# Tarefa 1:
No texto sobre a vacina com vetores de adenovírus, quais são as doenças ou vírus-alvo mencionados? Não inclua os próprios vetores.
# Tarefa 2:
Dê prosseguimento ao texto sobre a vacina com vetores de adenovírus a partir do ponto em que ele termina.

# Texto para análise:
-*-

Inicialmente, foi aplicada uma injeção do adenovírus 26 e induzida a resposta imune ao novo coronavírus que é transferido com esse vetor. E há também a resposta imune contra o vetor. E para superar o impacto negativo da imunidade preexistente, mudaram o vetor do vírus do 26º para o 5º. E, como resultado, receberam a verdadeira imunização de reforço inicial, quando dentro do corpo humano a resposta imunológica é induzida duas vezes.
“E isso está acontecendo com relação ao nosso antígeno alvo, mas não acontece com relação às estruturas do vetor. E, como demonstramos em várias pesquisas para as vacinas que foram desenvolvidas por nós contra o Ebola e o MERS, provamos que esse mecanismo nos permite resolver com sucesso a questão da imunidade preexistente”, explicou.

-*-

# Registros de dados:
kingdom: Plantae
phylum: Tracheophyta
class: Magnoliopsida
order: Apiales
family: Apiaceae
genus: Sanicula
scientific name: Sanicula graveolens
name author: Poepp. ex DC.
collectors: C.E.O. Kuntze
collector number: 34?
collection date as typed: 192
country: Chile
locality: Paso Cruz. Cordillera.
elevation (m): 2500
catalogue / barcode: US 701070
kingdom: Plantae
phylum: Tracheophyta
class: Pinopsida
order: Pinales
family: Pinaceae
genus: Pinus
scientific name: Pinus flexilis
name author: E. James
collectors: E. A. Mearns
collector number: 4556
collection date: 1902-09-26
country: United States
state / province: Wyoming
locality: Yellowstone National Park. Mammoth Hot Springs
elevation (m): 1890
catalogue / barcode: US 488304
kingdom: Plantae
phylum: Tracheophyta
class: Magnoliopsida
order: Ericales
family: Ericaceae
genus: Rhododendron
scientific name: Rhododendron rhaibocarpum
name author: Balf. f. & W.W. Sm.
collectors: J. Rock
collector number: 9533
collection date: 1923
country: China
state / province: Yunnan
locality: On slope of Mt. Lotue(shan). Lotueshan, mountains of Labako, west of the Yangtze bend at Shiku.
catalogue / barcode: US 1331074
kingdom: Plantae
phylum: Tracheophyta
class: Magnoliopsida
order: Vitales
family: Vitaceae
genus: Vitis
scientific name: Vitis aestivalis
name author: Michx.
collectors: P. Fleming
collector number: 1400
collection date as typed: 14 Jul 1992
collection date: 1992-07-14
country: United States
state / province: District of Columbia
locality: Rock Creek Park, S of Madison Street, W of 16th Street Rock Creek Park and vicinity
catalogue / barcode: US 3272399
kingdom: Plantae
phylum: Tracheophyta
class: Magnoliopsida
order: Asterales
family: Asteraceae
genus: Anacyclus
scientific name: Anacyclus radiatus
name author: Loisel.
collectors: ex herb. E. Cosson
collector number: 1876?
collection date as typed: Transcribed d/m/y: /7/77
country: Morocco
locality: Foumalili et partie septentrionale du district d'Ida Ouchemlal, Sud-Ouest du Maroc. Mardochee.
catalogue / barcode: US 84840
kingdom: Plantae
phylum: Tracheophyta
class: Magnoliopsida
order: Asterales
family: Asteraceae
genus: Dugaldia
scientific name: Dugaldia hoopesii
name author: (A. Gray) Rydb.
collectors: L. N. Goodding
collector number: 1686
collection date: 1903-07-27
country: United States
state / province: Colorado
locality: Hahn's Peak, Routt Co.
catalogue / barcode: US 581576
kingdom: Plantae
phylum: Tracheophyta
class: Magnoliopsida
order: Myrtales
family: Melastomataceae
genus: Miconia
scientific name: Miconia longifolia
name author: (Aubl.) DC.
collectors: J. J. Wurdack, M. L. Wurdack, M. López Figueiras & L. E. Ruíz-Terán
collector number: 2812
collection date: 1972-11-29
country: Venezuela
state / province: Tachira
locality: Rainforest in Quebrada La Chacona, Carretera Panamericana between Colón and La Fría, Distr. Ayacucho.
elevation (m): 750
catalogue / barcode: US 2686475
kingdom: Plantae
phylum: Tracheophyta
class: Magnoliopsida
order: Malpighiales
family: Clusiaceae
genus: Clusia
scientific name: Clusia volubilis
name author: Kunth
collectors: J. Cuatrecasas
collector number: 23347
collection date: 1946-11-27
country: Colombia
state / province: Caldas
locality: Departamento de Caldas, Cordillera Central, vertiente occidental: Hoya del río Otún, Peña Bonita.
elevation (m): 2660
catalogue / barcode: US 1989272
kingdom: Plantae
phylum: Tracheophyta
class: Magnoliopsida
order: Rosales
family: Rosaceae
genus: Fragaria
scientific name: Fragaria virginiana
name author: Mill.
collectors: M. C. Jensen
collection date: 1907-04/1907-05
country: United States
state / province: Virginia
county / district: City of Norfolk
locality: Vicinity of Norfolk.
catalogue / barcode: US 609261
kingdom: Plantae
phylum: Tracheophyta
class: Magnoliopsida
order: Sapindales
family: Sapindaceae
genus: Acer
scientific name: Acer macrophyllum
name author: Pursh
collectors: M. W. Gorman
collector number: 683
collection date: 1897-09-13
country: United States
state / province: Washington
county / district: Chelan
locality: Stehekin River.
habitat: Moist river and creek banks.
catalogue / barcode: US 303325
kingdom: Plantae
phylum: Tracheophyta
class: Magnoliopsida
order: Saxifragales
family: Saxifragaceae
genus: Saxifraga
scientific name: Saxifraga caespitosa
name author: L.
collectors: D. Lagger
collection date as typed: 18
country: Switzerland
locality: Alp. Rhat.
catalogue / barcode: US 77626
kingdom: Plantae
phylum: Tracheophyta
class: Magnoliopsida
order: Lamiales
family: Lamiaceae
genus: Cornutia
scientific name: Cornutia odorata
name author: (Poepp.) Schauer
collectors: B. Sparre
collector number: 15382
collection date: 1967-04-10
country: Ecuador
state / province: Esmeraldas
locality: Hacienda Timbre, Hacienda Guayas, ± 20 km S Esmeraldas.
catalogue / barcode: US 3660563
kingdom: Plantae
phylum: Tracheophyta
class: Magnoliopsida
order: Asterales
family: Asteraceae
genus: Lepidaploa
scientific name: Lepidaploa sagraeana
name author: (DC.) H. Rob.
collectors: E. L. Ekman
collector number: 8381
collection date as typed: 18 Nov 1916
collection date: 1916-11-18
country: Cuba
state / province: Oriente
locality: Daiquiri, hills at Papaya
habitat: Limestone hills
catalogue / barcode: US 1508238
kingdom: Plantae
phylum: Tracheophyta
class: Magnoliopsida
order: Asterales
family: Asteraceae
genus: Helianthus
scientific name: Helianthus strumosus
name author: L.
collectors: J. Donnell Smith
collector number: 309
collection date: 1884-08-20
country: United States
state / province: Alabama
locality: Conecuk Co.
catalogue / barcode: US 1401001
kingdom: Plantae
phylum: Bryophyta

-*-

# Resposta 1:
novo coronavírus
Ebola
MERS

# Resposta 2:
O primeiro componente é o adenovírus 26 que codifica o antígeno protetor à medida que o coronavírus é induzido primeiro, e em 21 dias é dada a segunda injeção de adenovírus do sorotipo 5 que também induz o antígeno protetor a partir do coronavírus. Esse é o esquema que foi feito durante os ensaios pré-clínicos e também durante os ensaios clínicos de Fase 1 e 2. Ele mostrou e provou que foi induzida a resposta imunológica em 100% dos casos. Os detalhes dos resultados dos ensaios clínicos podem ser vistos no artigo publicado na revista Lancet.
“Nosso esquema de imunização fornece uma resposta imune superior com os voluntários vacinados em comparação com o grupo de convalescença. E essa diferença é em torno de 8 a 10 vezes. Portanto, esta é a abordagem que nos permite obter um alto nível de anticorpos e imunidade sem intoxicação ou quaisquer efeitos adversos graves e, portanto, é muito mais eficiente e segura do que obter imunidade no decurso da infecção pelo vírus”, garantiu.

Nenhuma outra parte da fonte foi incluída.